Sunday, August 22, 2004

Political: A review of My Life by Bill Clinton

(Originally posted on www.sozadee.com)

It pains me a wee bit to write this review because I am an avowed FOB. But sometimes tough love (and tough editing) are the only ways to demonstrate true friendship. Right?

My Life, by Bill Clinton.
And he MEANS it! If you think there will be one anecdote, one quip, one facet of his vida loca not discussed in these 900+ pages, you don't know Billy.

Disclaimer: I have not yet completed the entire book. I am up to Chapter 17. Not bad, eh? Except that he has just lost his first race for the House from AR and has yet to marry Hillary...

You think I'm kidding.

Many of his detractors vigorously propound the theory that Bill Clinton is a "taker," be it politically, sexually, romantically or socially; that he is a man who receives rather than gives, by his very slick and selfish nature. Not so, gentle reader, if My Life is any indication. Not only does he give every last detail of almost every last conversation he has ever had with anyone he remembers, but he also gives you the INTERPRETATION of those events and their effect on his later life.

To wit, President Clinton's writing style can be summarized thusly:

One and a half pages of story (generally about his childhood, people he knew in Arkansas, his mom's husbands, the salt-of-the-earthers down at his Papaw's general store, so on and so forth), followed by a rather ham-handed statement such as, "and that's why as President I fought to increase the tariffs on Sri Lankan molasses byproducts, because I always thought back to Stinky Faubus and his hardworking family...," followed by a further interpretation and explication of how and why the events of his childhood would lead him to make certain decisions, even decades later.

You see, Billy is such a Giver, he doesn’t want you to have to wait till you read in Chapter 32 about his fight against Sri Lankan molasses byproducts to achieve the mental “aha!” upon reflecting back to Chapter 4’s story of Stinky Faubus. No, he TELLS you right up front what you are supposed to glean from his rememberings. One wonders why President Clinton’s editor did not do as most 10th grade English teachers do: caution the student to write the story, evoke the emotion, and let the reader make the interpretation and the intellectual leap to the conclusion.

I was beginning to get irritated with his lack of faith in me as a reader, but, as he always does, the Comeback Kid had me once again feeling the love in short order. Because I realized that My Life is not a Book. It is Bill Clinton’s conversation with himself about himself; a conversation to which you, the reader, are privy. If, rather than reading the words he has written, you HEAR him speaking the words in your mind, you suddenly can hear the rhythm, the cadence, the pause for lip-biting, the one-eye closed pause for thought, the catch in his voice as he talks about his mother and his daughter. And you finally get it. This is a man who has had years of therapy after some of the most public humiliations and defeats any of us could imagine. As a result of that therapy, he has had epiphanies all over the place. He has finally achieved an understanding of why he did the things he did, and he is drunk with the joy and peace of that understanding. And, like any religious convert or recovered addict, he actively, genuinely, unashamedly wants to share that joy and that peace with those whom he has injured.

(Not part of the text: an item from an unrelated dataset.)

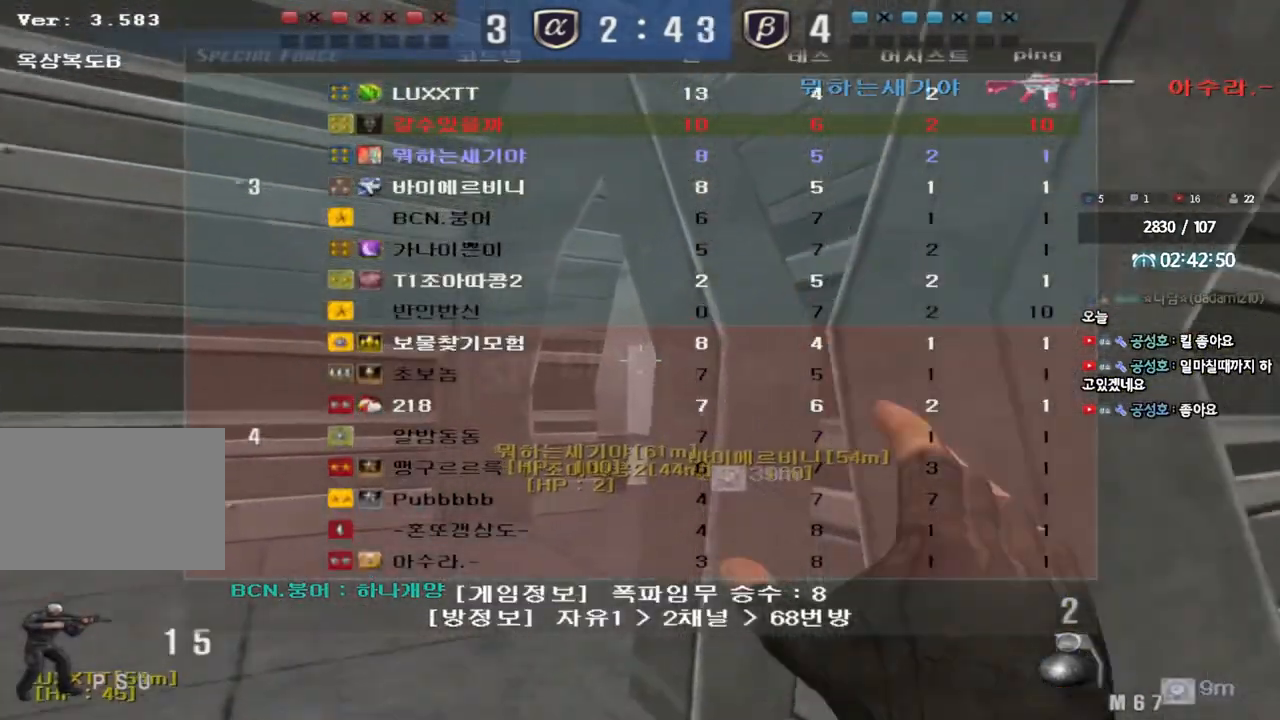
{"keys": ["d", "w"], "events": [[33, "tab", "up"], [150, "a", "down"], [150, "w", "down"], [183, "ctrl", "up"], [367, "a", "up"], [450, "d", "down"]]}
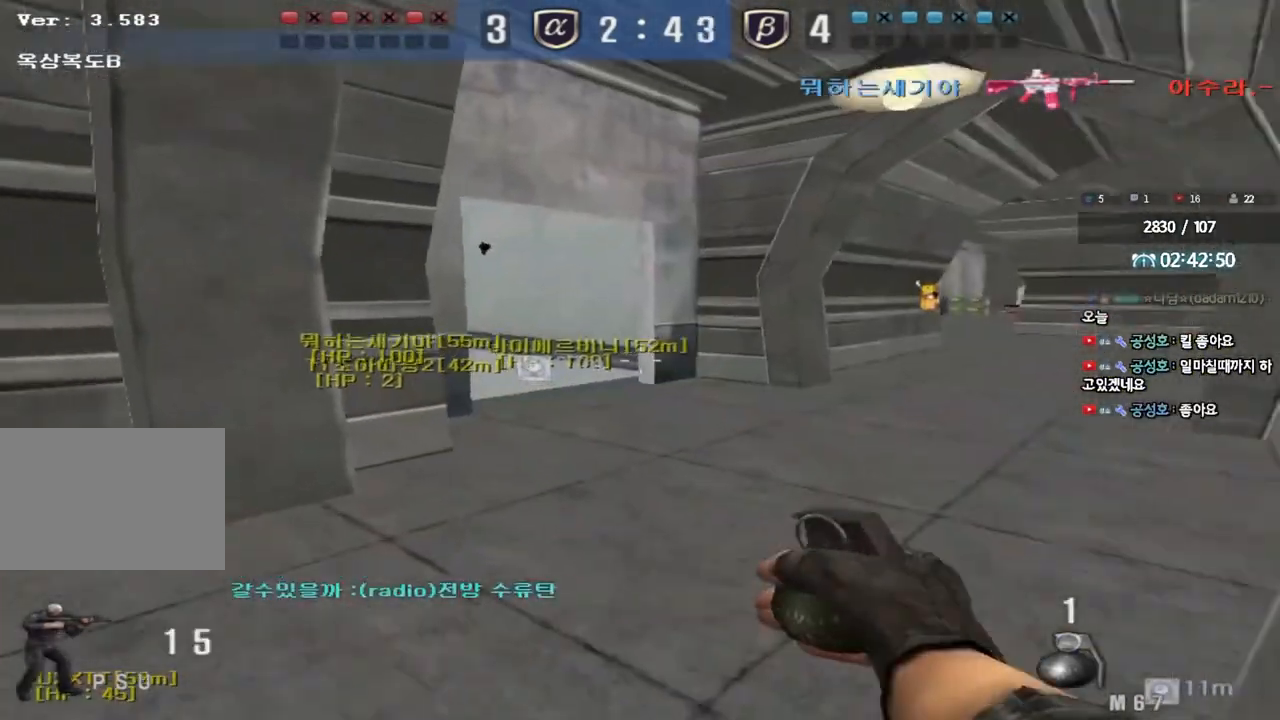
{"keys": ["shift"], "events": [[317, "shift", "down"], [333, "d", "up"], [333, "w", "up"], [383, "space", "down"], [483, "space", "up"]]}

This book is certainly about Bill Clinton’s concern with his legacy, as his detractors repeat derisively. Although IMHO such a concern is not shameful in and of itself (see the multiple vanity oeuvres by Bill O'Reilly, Newt Gingrich, Tucker Carlson, et.al for proof of same). What the book truly represents is Bill Clinton closing the book on an era, his life to date, with a view to beginning the next era afresh. In that regard it is perhaps a success. Where it fails is in ensuring that I will be able to witness that next installment without a herculean effort on the part of a working person with other responsibilities to finally, at long last, complete his account of THIS era.